6. Competitor Analysis
Competitor analysis is the process of researching your market competitors and seeing what they are doing in terms of their content and advertisements. First things first, write down a list of all the companies you believe to be in competition with. Next, you could do some generic Google searches to find other similar companies in your area or further afield. Those that rank well (on the first page of Google) will be strong competitors – and keep an eye on those who have paid spots on the top of Google’s search results!
– Facebook Ads Analysis
Back in 2018, Facebook released a page/ads transparency tool which allows users to view what ads a Facebook page is currently running. If you track this information on a monthly basis, that will give you a good oversight of their trends and any changes to their marketing strategy.
To do this, simply visit the Facebook Ad Library and search for your competitors by their page name. Remember to turn off any Ad-blocking tools you may have running as this will cause the tool to return no search results. Alternatively, you can visit their Facebook page and navigate to the Page Transparency section. Clicking on this box will bring up the Ad Library once again. If they’re running ads in multiple locations, you’ll see a drop-down list that allows you to define the ads by location. You can identify which regions your competitors are focusing on, as well as if they’re targeting a new country or region.
7. Going Forwards…
Congratulations! You’ve taken great steps in optimising your social media channels, which means it should be even easier next time you complete an audit. Here’s the last bits you should consider:
– Schedule regular audits every quarter
If possible, schedule in some time in your diary to complete an audit every Quarter or at the very least, once a year. This will keep your channels optimised, on brand and engaging for your customers. It’s also ideal to complete an audit if something significant as a rebrand occurs as you want to make sure every social (and your website) is looking its best.

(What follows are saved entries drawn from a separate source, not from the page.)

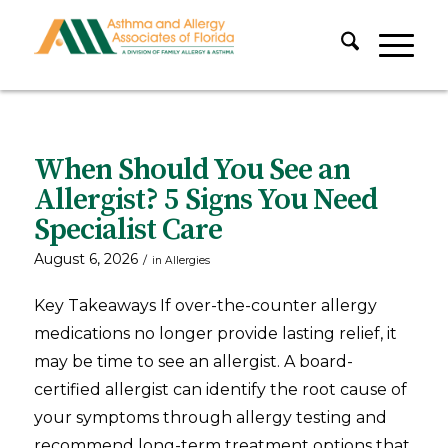
When Should You See an
Allergist? 5 Signs You Need
Specialist Care
August 6, 2026
/
in
Allergies
Key Takeaways If over-the-counter allergy
medications no longer provide lasting relief, it
may be time to see an allergist. A board-
certified allergist can identify the root cause of
your symptoms through allergy testing and
recommend long-term treatment options that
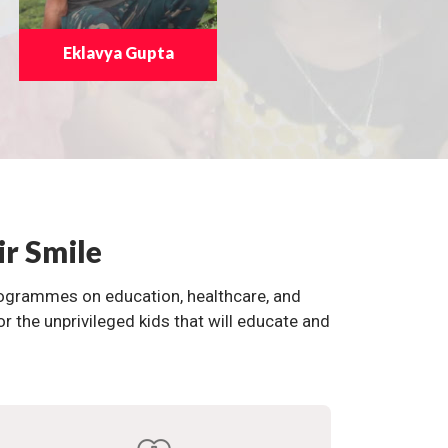
Eklavya Gupta
ir Smile
programmes on education, healthcare, and
the unprivileged kids that will educate and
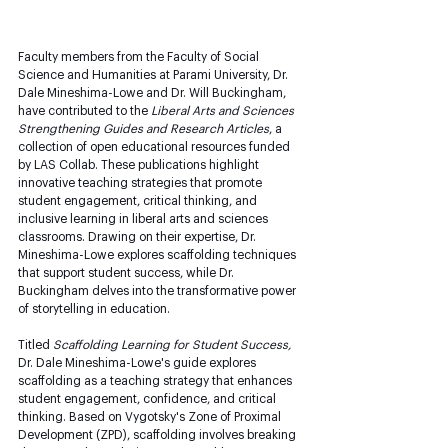
Faculty members from the Faculty of Social 
Science and Humanities at Parami University, Dr. 
Dale Mineshima-Lowe and Dr. Will Buckingham, 
have contributed to the 
Liberal Arts and Sciences 
Strengthening Guides and Research Articles
, a 
collection of open educational resources funded 
by LAS Collab. These publications highlight 
innovative teaching strategies that promote 
student engagement, critical thinking, and 
inclusive learning in liberal arts and sciences 
classrooms. Drawing on their expertise, Dr. 
Mineshima-Lowe explores scaffolding techniques 
that support student success, while Dr. 
Buckingham delves into the transformative power 
of storytelling in education.
Titled 
Scaffolding Learning for Student Success, 
Dr. Dale Mineshima-Lowe's guide explores 
scaffolding as a teaching strategy that enhances 
student engagement, confidence, and critical 
thinking. Based on Vygotsky's Zone of Proximal 
Development (ZPD), scaffolding involves breaking 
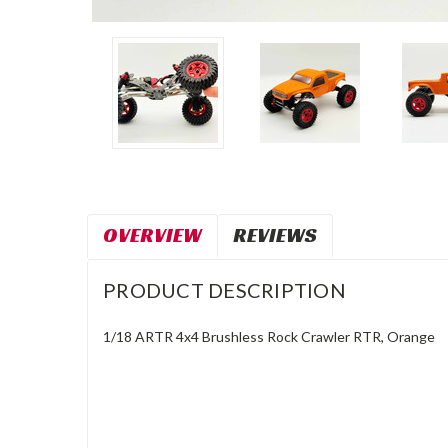
OVERVIEW
REVIEWS
PRODUCT DESCRIPTION
1/18 ARTR 4x4 Brushless Rock Crawler RTR, Orange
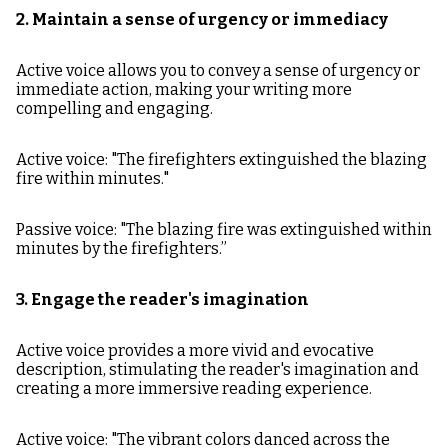
2. Maintain a sense of urgency or immediacy
Active voice allows you to convey a sense of urgency or
immediate action, making your writing more
compelling and engaging.
Active voice: "The firefighters extinguished the blazing
fire within minutes."
Passive voice: "The blazing fire was extinguished within
minutes by the firefighters.”
3. Engage the reader's imagination
Active voice provides a more vivid and evocative
description, stimulating the reader's imagination and
creating a more immersive reading experience.
Active voice: "The vibrant colors danced across the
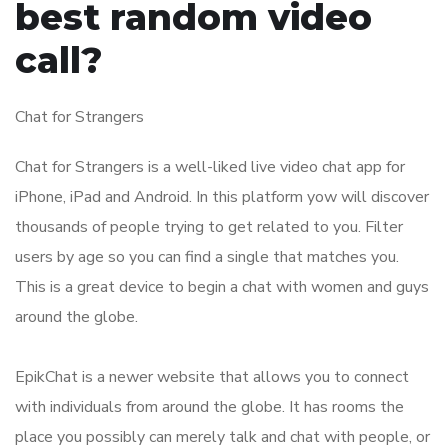
best random video
call?
Chat for Strangers
Chat for Strangers is a well-liked live video chat app for
iPhone, iPad and Android. In this platform yow will discover
thousands of people trying to get related to you. Filter
users by age so you can find a single that matches you.
This is a great device to begin a chat with women and guys
around the globe.
EpikChat is a newer website that allows you to connect
with individuals from around the globe. It has rooms the
place you possibly can merely talk and chat with people, or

– Social Media optimum size guides
Every now and then, platforms will undergo a User Interface (UI) makeover, which means that things such as profile photos, banner photos and content resolution sizes may change. Here, you can find an up to date spreadsheet containing all optimum resolution sizes for your images. When a UI change occurs it could be that images become blurry or important information is cropped off your banner image. Using image editing software such as PhotoShop or Canva, you can create images based on the exact resolution required and adapt them for each platform as needed.
There you have it! You’ve completed your social media audit!
The great thing is, you can dig into the analytics as much as you feel comfortable, for example, Google Ads and Analytics can offer a wealth of information if you drill down into its various sections. It may be that it’s not required to change something each time you complete an audit, but taking the time to check is the most important part.